The effects of such judgments is often misconstrued and misrepresented by the press and politicians. As observed by Professor Peers, this judgment is not a free for all and his conclusions are reproduced below:
I should first of all point out, in light of some hysterical press reports, what this judgment does not do. It does not allow all UK citizens to bring their third-country national family members into the UK. For those UK citizens who reside in the UK, there’s nothing in this judgment to change the traditional position that only national law (and so the UK’s restrictive rules on family reunion) applies to their situation, rather than EU law. Simply put, the McCarthy family lives in Spain, not the UK.
There is a modest impact upon those UK citizens who are temporarily living in another Member State with their third-country national family member, planning to return to the UK later on, having used EU free movement law in the meantime to live with their non-EU family members. This is traditionally known in the UK as the ‘Surinder Singh’ route, following an earlier judgment of the CJEU by that name (for Dutch citizens, it’s known as the ‘Belgian route’).

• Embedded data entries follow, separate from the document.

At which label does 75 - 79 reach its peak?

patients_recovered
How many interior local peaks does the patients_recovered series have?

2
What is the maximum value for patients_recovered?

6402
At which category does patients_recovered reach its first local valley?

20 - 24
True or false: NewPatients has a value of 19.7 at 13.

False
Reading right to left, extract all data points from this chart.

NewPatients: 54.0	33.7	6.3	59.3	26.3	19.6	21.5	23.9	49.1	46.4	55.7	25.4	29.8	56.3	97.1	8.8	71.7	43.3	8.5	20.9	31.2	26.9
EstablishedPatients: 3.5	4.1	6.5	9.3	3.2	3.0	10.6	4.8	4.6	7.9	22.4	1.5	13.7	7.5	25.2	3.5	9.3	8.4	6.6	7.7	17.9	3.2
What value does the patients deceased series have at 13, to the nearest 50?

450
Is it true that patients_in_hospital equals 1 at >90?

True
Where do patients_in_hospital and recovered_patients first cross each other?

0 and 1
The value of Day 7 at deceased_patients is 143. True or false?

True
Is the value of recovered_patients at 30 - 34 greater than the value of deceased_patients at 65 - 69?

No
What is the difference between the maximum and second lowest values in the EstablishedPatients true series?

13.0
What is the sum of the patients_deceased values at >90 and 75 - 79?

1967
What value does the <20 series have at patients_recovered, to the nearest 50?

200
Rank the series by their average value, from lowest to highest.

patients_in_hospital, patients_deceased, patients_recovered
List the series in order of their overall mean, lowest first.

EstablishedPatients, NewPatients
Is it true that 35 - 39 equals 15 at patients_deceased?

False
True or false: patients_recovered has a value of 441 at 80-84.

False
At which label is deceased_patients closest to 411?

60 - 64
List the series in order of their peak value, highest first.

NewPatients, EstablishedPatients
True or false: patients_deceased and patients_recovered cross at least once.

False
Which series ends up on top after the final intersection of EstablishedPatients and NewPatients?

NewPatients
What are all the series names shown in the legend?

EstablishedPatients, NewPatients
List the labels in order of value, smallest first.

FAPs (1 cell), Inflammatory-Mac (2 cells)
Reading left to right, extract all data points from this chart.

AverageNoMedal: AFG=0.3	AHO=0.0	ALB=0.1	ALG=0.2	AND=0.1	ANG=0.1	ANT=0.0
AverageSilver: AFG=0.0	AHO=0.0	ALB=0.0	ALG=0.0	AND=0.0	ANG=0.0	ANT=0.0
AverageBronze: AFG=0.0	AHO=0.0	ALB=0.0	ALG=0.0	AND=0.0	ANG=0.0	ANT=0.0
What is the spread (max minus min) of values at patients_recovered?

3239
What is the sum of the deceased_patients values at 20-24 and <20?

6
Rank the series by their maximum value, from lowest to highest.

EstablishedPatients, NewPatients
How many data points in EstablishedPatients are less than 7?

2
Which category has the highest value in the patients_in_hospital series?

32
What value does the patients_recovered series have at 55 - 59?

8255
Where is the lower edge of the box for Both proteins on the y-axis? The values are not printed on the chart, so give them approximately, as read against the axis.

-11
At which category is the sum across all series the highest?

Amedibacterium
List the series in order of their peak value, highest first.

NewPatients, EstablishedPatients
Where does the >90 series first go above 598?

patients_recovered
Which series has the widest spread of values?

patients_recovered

Today’s ruling will make it easier for those British citizens (as well as those who intend to live in another Member State permanently) to visit the UK with their third-country family members. It would only apply to them if their family members have obtained a residence card from their host Member State, though. And it isn’t relevant for their family’s eventual return to the UK: that is still hindered in practice by UK rules which are breach in of the CJEU’s ruling earlier this year which clarified the position of such ‘returnees’ (that ruling is discussed further here).